E falando em música, Jose Avila, o “Gato”, é o jogador mais velho da pelada. Com 60 anos, o chileno ganhou esse apelido por causa da semelhança com o vocalista Gato Alquinta, da banda chilena Los Jaivas. O experiente peladeiro joga no ataque e, mesmo com as dores no joelho, aliviadas por uma joelheira, costuma marcar presença na brincadeira e dar trabalho aos marcadores.
“Sebástian fala muito! Tem muita categoria, é gente boa, mas vive reclamando dos companheiros.”
Outro atacante que não dá sossego aos defensores, porém bem mais novo, é o uruguaio Sebástian. Estilo fanfarrão, o peladeiro de cabelos longos e loiros, parecido com o craque Forlán, chegou elétrico ao campo 8 do Aterro, prometendo muitos gols e falando que era um dos melhores da pelada. O peruano Ruben, no entanto, já havia nos alertado sobre o comportamento irreverente do uruguaio.
– Sebástian fala muito! Tem muita categoria, é gente boa, mas vive reclamando dos companheiros.
O polivalente Moisés também comentou sobre a postura de Sebástian.
“Ele ganhou o Troféu Limão, prêmio ao jogador mais chato da pelada. Não para de falar um segundo!”
– Ele ganhou o Troféu Limão, prêmio ao jogador mais chato da pelada. Não para de falar um segundo! – entregou, sob gargalhadas.
Mas cá entre nós, toda pelada precisa de um fanfarrão desses. A profissão de Sebástian não poderia ser outra: palhaço. Brincalhão, o uruguaio, que veio ao Brasil fazer mestrado em artes cênicas há 11 anos, divertiu a equipe do Museu e os amigos peladeiros rirem do início ao fim do encontro.
Provando a sua categoria, Sebástian foi o autor do primeiro gol da pelada. Aproveitando uma cobrança de escanteio, o marrento atacante colocou a bola no fundo da rede e gritou para os que esperavam do lado de fora:
– Vou fazer no mínimo seis hoje!
“Vou fazer no mínimo seis hoje!”
Apesar de terem faltado dois gols para cumprir a promessa, o uruguaio exibiu um futebol que justificava a sua marra, lembrando o baixinho Romário.
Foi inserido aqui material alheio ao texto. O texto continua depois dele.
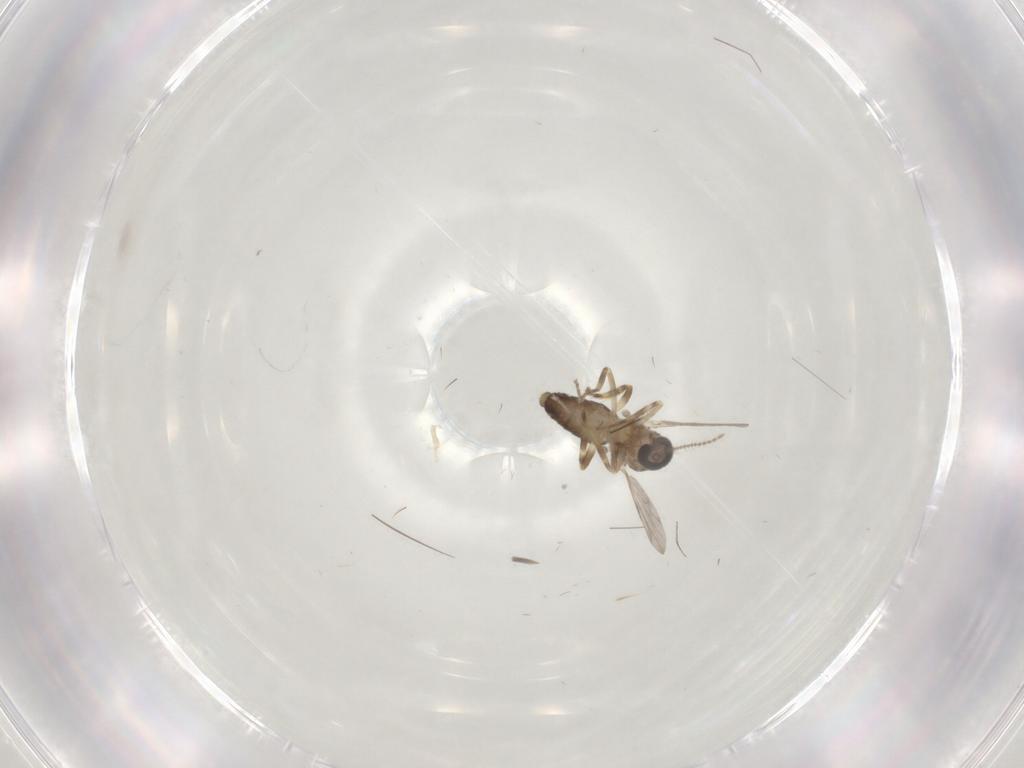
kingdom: Animalia
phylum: Arthropoda
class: Insecta
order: Diptera
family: Ceratopogonidae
Além dos gringos, a pelada também conta com os brasileiros Luciano, Pedro e Guilherme, publicitário nascido em Goiás, que não troca a pelada dos imigrantes por nada. Convidado pelo amigo espanhol Ivar, o brasileiro disse que se sente muito bem na brincadeira.
– Não conheço a noite carioca da sexta-feira. Estou sempre jogando aqui. Uma vez a pelada rendeu tanto que eu cheguei em casa de madrugada – lembrou.
“Não conheço a noite carioca da sexta-feira. Estou sempre jogando aqui. Uma vez a pelada rendeu tanto que eu cheguei em casa de madrugada”
Na arquibancada, acompanhando o futebol e saboreando o churrasco, estavam presentes as mulheres do boliviano, estudante de moda, Redín, e do cirurgião plástico colombiano Ariel. O primeiro contou ainda com a presença do carismático filho, que posou para as lentes do fotógrafo Marcelo Tabach ao lado do pai.
Após muita resenha, a equipe do Museu deixou o local por volta das 23h30. O animado churrasco dos imigrantes, no entanto, estava longe de acabar e o volume do rádio de pilha só aumentava! Que festa!